Work instructions:
Put every line of the listing below into a JSON list of strings, with one string per line and blank lines left out.

^^^^^^^^^^^^^^^^

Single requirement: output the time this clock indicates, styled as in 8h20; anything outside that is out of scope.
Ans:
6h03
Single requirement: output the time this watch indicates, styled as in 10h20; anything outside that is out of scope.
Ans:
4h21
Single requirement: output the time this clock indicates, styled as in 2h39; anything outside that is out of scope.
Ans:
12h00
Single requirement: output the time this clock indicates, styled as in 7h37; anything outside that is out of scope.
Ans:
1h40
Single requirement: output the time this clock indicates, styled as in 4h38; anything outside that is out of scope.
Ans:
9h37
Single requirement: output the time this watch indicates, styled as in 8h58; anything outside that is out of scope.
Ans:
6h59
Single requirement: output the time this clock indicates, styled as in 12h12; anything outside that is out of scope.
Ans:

^^^^^^^^^^^^^^^^

Task solution:
[
  "Single requirement: output the time this clock indicates, styled as in 8h20; anything outside that is out of scope.",
  "Ans:",
  "6h03",
  "Single requirement: output the time this watch indicates, styled as in 10h20; anything outside that is out of scope.",
  "Ans:",
  "4h21",
  "Single requirement: output the time this clock indicates, styled as in 2h39; anything outside that is out of scope.",
  "Ans:",
  "12h00",
  "Single requirement: output the time this clock indicates, styled as in 7h37; anything outside that is out of scope.",
  "Ans:",
  "1h40",
  "Single requirement: output the time this clock indicates, styled as in 4h38; anything outside that is out of scope.",
  "Ans:",
  "9h37",
  "Single requirement: output the time this watch indicates, styled as in 8h58; anything outside that is out of scope.",
  "Ans:",
  "6h59",
  "Single requirement: output the time this clock indicates, styled as in 12h12; anything outside that is out of scope.",
  "Ans:"
]